May 06, 2013, 11.15 AM | Source: CNBC-TV18
One can sell HDFC Bank. The stock is mimicking the Bank Nifty on a slightly lower note. It is on the verge of a breakdown, says Sudarshan Sukhani of s2analytics.com.
Sudarshan Sukhani (more)
Technical Analyst, s2analytics.com | Capital Expertise: Equity - Technical
Sukhani told CNBC-TV18, "HDFC Bank is mimicking the Bank Nifty on a slightly lower note. It is on the verge of a breakdown. Today, the market might open slightly higher as the SGX Nifty suggests but that will not change the scenario. It just means that you move your stops a little higher. If the open is higher then you sell higher also and move the stocks higher. That is a trading method. However, this stock is likely to breakdown from these lofty highs. If not anything it will give us a correction and for a short-term trader that is enough.

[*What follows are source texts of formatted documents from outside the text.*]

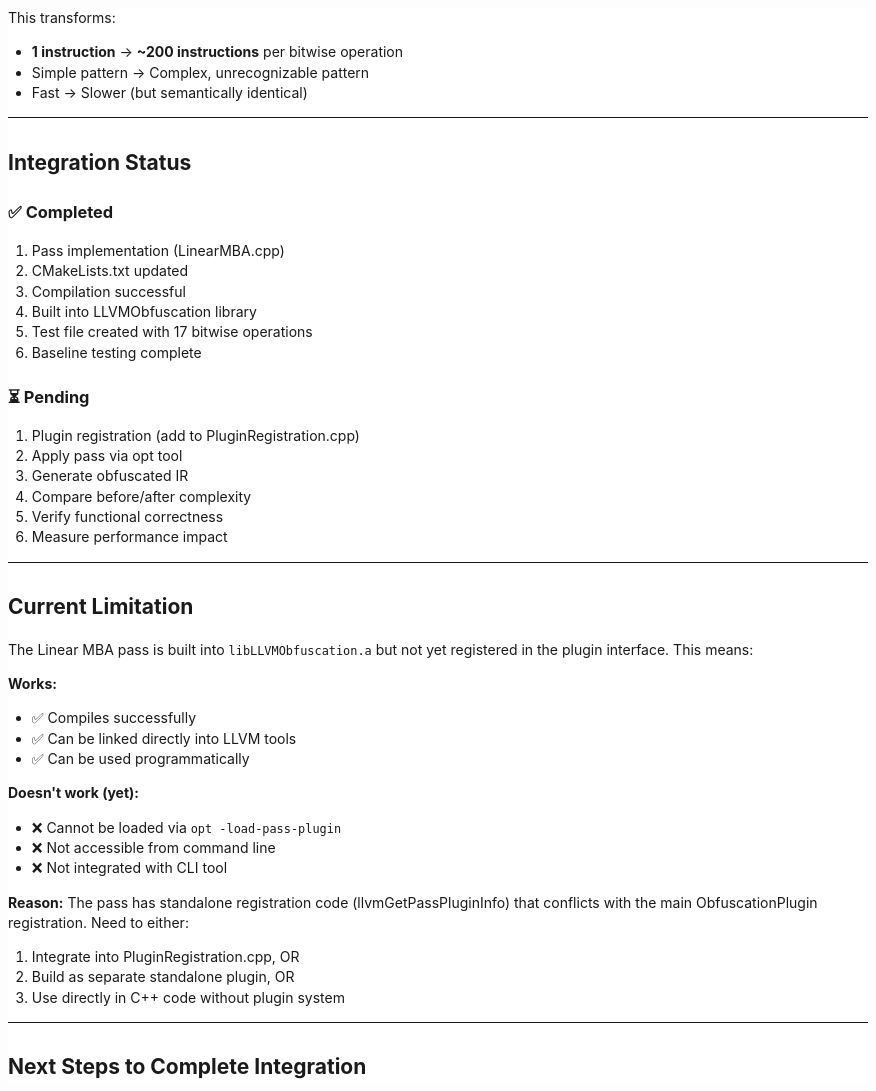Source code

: This transforms:
- **1 instruction** → **~200 instructions** per bitwise operation
- Simple pattern → Complex, unrecognizable pattern
- Fast → Slower (but semantically identical)

---

## Integration Status

### ✅ Completed
1. Pass implementation (LinearMBA.cpp)
2. CMakeLists.txt updated
3. Compilation successful
4. Built into LLVMObfuscation library
5. Test file created with 17 bitwise operations
6. Baseline testing complete

### ⏳ Pending
1. Plugin registration (add to PluginRegistration.cpp)
2. Apply pass via opt tool
3. Generate obfuscated IR
4. Compare before/after complexity
5. Verify functional correctness
6. Measure performance impact

---

## Current Limitation

The Linear MBA pass is built into `libLLVMObfuscation.a` but not yet registered in the plugin interface. This means:

**Works:**
- ✅ Compiles successfully
- ✅ Can be linked directly into LLVM tools
- ✅ Can be used programmatically

**Doesn't work (yet):**
- ❌ Cannot be loaded via `opt -load-pass-plugin`
- ❌ Not accessible from command line
- ❌ Not integrated with CLI tool

**Reason:** The pass has standalone registration code (llvmGetPassPluginInfo) that conflicts with the main ObfuscationPlugin registration. Need to either:
1. Integrate into PluginRegistration.cpp, OR
2. Build as separate standalone plugin, OR
3. Use directly in C++ code without plugin system

---

## Next Steps to Complete Integration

At 09:51 hrs HDFC Bank was quoting at Rs 671.40, down Rs 9.65, or 1.42 percent. It has touched an intraday high of Rs 678.50 and an intraday low of Rs 670.35.
The share touched its 52-week high Rs 705 and 52-week low Rs 492.90 on 30 November, 2012 and 23 May, 2012, respectively. Currently, it is trading 4.77 percent below its 52-week high and 36.21 percent above its 52-week low. Market capitalisation stands at Rs 159,803.09 crore.